1 Killing site(s)
Melania B., born in 1925, remembers: “I was in the fields, about to harvest the potatoes, when the police came. It was the last day of the shootings. They requisitioned local people to cover the pits and I was also taken among others. When we arrived at the site, the shooting had already finished and there were only police there. The Germans must have left by that time. When I looked at the pit, I could barely stay conscious. There were two pits full of Jews and several children, who were still alive, were crawling over the bodies. The bodies in the pit were in a pile, but they were dressed. I guess they didn’t force them to disrobe before the shooting. When I came closer, I noticed a Jew was still alive under the body of his dead mother and I wanted to take him with me, but the policeman didn’t let me do that. He finished him off with a shovel in front of me…Then, we started to cover the pit with sand.” (Witness n°1632, interviewed in Varvarivka, on April 23, 2013)

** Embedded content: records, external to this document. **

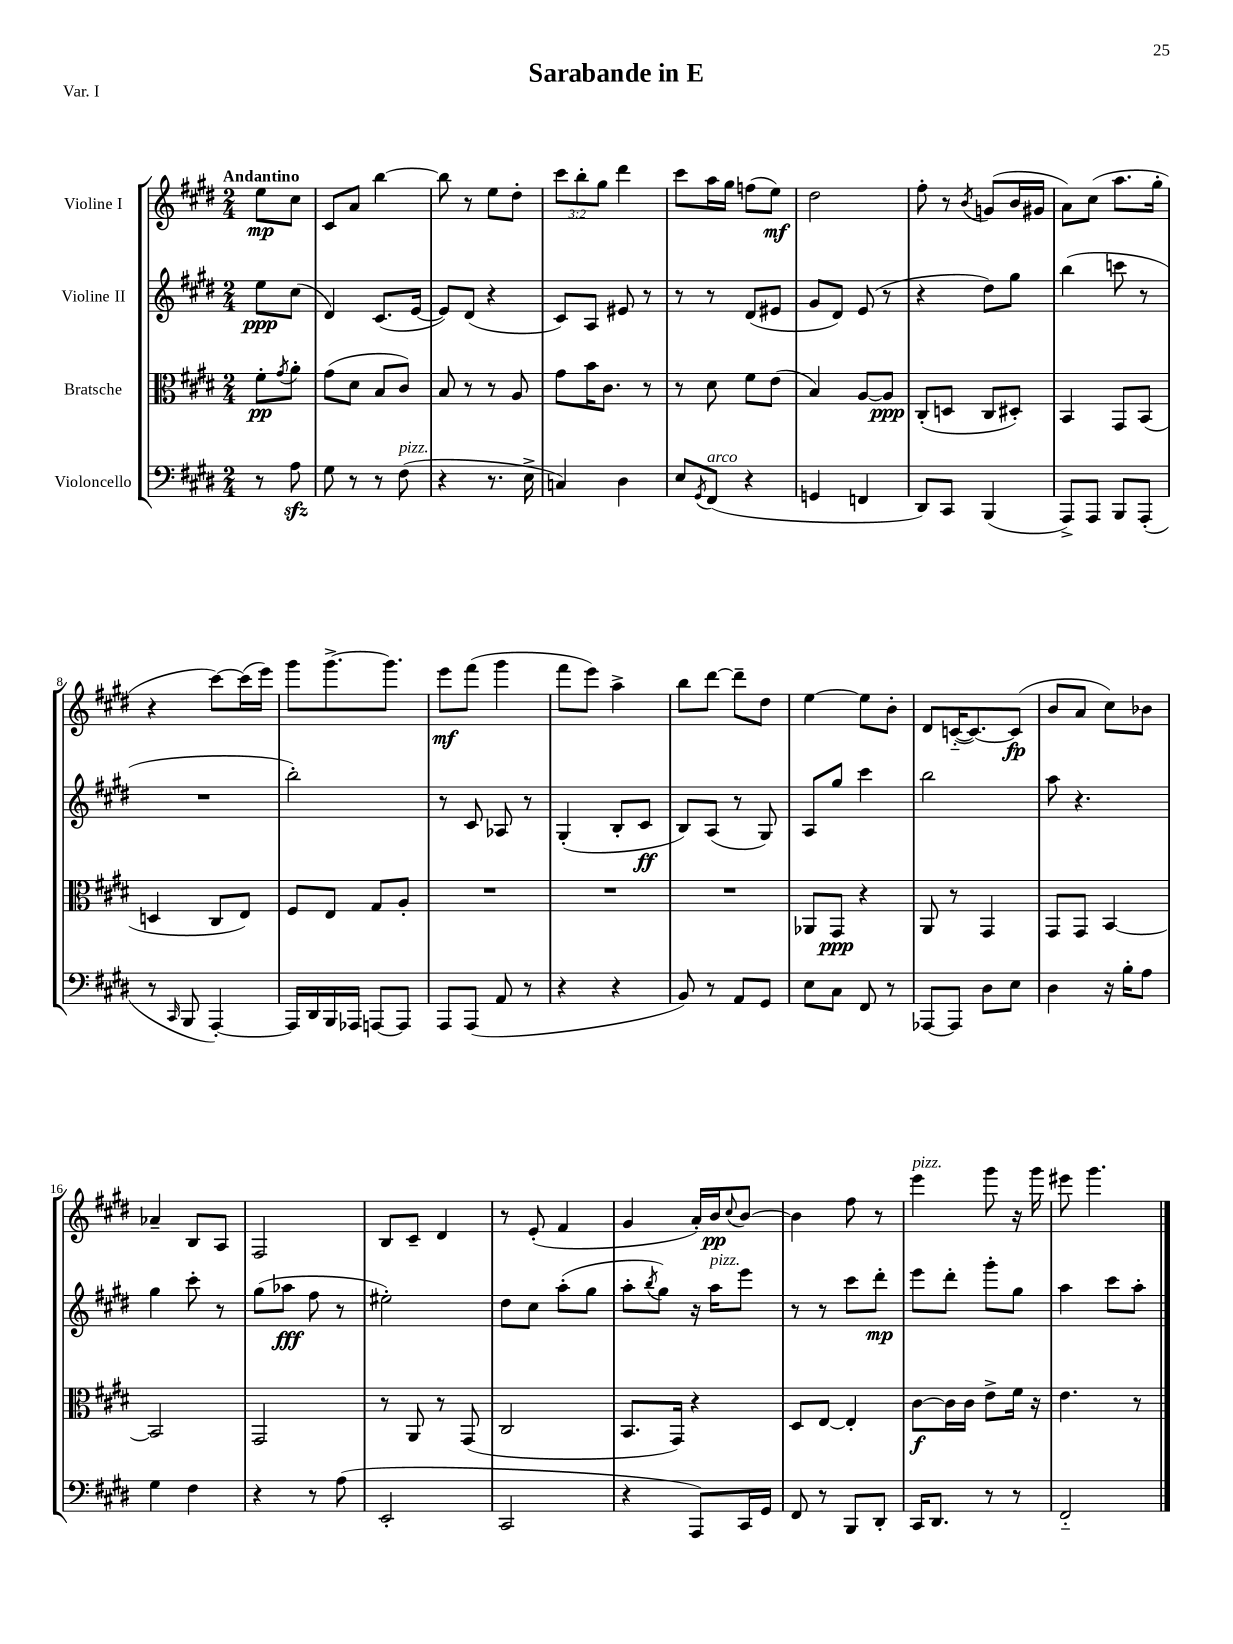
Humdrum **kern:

**kern	**kern	**kern	**kern
*staff4	*staff3	*staff2	*staff1
*clefF4	*clefC3	*clefG2	*clefG2
*k[f#c#g#d#]	*k[f#c#g#d#]	*k[f#c#g#d#]	*k[f#c#g#d#]
*M2/4	*M2/4	*M2/4	*M2/4
8r	8f#'	8ee	8ee
.	8qg#	.	.
8A	8a'	(8cc#	8cc#
=	=	=	=
8G#	(8g#	4d#)	8c#
8r	8d#	.	8a
8r	8B	(8.c#	[4bb
(8F#	8c#)	.	.
.	.	[16e	.
=	=	=	=
4r	8B	8e])	8bb]
.	8r	(8d#	8r
8.r	8r	4r	8ee
.	8A	.	8dd#'
16E^	.	.	.
=	=	=	=
4C)	8g#	8c#)	12ccc#
.	.	.	12bb'
.	16b	8A	.
.	.	.	12gg#
.	8.c#	.	.
4D#	.	8e#	4ddd#
.	8r	8r	.
=	=	=	=
8E	8r	8r	8ccc#
8qGG#	.	.	.
(8FF#	8d#	8r	16aa
.	.	.	16gg#
4r	8f#	(8d#	(8ff
.	(8e	8e#	8ee)
=	=	=	=
4GG	4B)	8g#	2dd#
.	.	8d#)	.
4FF	[8A	(8e	.
.	8A]	8r	.
=	=	=	=
8DD#)	(8C#'	4r	8ff#'
8CC#	8D	.	8r
.	.	.	8qb
(4BBB	8C#	8dd#)	(8g
.	8D#')	8gg#	16b
.	.	.	16g#
=	=	=	=
8AAA^)	4BB	(4bb	8a)
8AAA	.	.	(8cc#
8BBB	8GG#	8ccc	8.aa
(8AAA'	(8BB	8r	.
.	.	.	16gg#'
=	=	=	=
8r	4D	2r	4r
16qqCC#	.	.	.
8BBB	.	.	.
[4AAA')	8C#	.	[8ccc#)
.	8E)	.	(16ccc#]
.	.	.	16eee)
=	=	=	=
16AAA]	8F#	2bb')	8ggg#
16DD#	.	.	.
16BBB	8E	.	[8.ggg#^
16AAA-	.	.	.
[8AAA	8G#	.	.
.	.	.	8.ggg#]
8AAA]	8A'	.	.
=	=	=	=
8AAA	2r	8r	8eee
(8AAA	.	8c#	(8fff#
8AA	.	8A-	4ggg#
8r	.	8r	.
=	=	=	=
4r	2r	(4G#'	8fff#
.	.	.	8eee)
4r	.	8B'	4aa^
.	.	8c#	.
=	=	=	=
8BB)	2r	8B)	8bb
8r	.	(8A	[8ddd#
8AA	.	8r	8ddd#~]
8GG#	.	8G#)	8dd#
=	=	=	=
8E	8AA-	8A	[4ee
8C#	8GG#	8gg#	.
8FF#	4r	4ccc#	8ee]
8r	.	.	8b'
=	=	=	=
[8AAA-	8AA	2bb	8d#
8AAA-]	8r	.	([16c'~
.	.	.	8.c_)
8D#	4GG#	.	.
8E	.	.	(8c]
=	=	=	=
4D#	8GG#	8aa	8b
.	8GG#	4.r	8a
16r	[4BB	.	8cc#)
16B'	.	.	.
8A	.	.	8b-
=	=	=	=
4G#	2BB]	4gg#	4a-~
4F#	.	8ccc#'	8B
.	.	8r	8A
=	=	=	=
4r	2GG#	(8gg#	2F#
.	.	8aa-	.
8r	.	8ff#	.
(8A	.	8r	.
=	=	=	=
2EE'	8r	2ee#')	8B
.	8AA	.	8c#~
.	8r	.	4d#
.	(8GG#	.	.
=	=	=	=
2CC#	2C#	8dd#	8r
.	.	8cc#	(8e'
.	.	(8aa'	4f#
.	.	8gg#	.
=	=	=	=
4r	8.BB	8aa'	4g#
.	.	8qbb	.
.	.	8gg#)	.
.	16GG#)	.	.
8AAA)	4r	16r	16a')
.	.	16aa	16b
.	.	.	8qqcc#
16CC#	.	8eee	[8b
16GG#	.	.	.
=	=	=	=
8FF#	8D#	8r	4b]
8r	[8E	8r	.
8BBB	4E']	8ccc#	8ff#
8DD#'	.	8ddd#'	8r
=	=	=	=
16CC#	[8c#	8eee	4eee
8.DD#	.	.	.
.	16c#]	8ddd#'	.
.	16c#	.	.
8r	8e^	8ggg#'	8ggg#
8r	16f#	8gg#	16r
.	16r	.	16ggg#
=	=	=	=
2FF#'~	4.e	4aa	8eee#
.	.	.	4.ggg#
.	.	8ccc#	.
.	8r	8aa'	.
==	==	==	==
*-	*-	*-	*-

On November 19, 1941, the German detachment and the members of Polisskaya Sich murdered the Jewish population. They brought the Jews towards the pit, fired with submachine and machine guns and threw them inside, without verifying that they were all dead. There were men, women, children—the majority of them were thrown in alive. The facts were confirmed by several eye witnesses of this tragedy as well as by the conclusions of experts who opened the pit. [Act Of Soviet Extraordinary commission, drawn up on May 31 on the execution carried out in Olevsk, 1945;RG.22.002M.7021-60/287]
Varvarivka is located 115 km from Zhytomyr. We don’t have any information about the Jews in Varvarivka, according to the witnesses, there were no Jews living there. All of the Jews lived in Olevsk. According to the 1926 census, there were 2,916 Jews living in Olevsk. The majority of Jews lived off of small trade and craftsmanship. The Jews lived in the center of town in houses located close to one another, while the Ukrainian farmers lived outside of town. There were four synagogues. The German occupation began in early July 1941.
From the archives, we know that from July to October 1941, several pogroms were organized by Ukrainian nationalists from Poliska Sich. Beginning in November 1941, the Jews from Olevsk were rounded up and imprisoned in different places. According to Yahad’s witnesses one of the places was a former hospital building and another one was near the synagogue and the center of town, behind the Catholic church. On November 19, 1941, during the liquidation action all the Jews were taken in trucks to Varvarivka. In total, according to the German archives on the Olevsk district, 2,500 people were shot, hung or killed in another way from August 1941 till December 1943.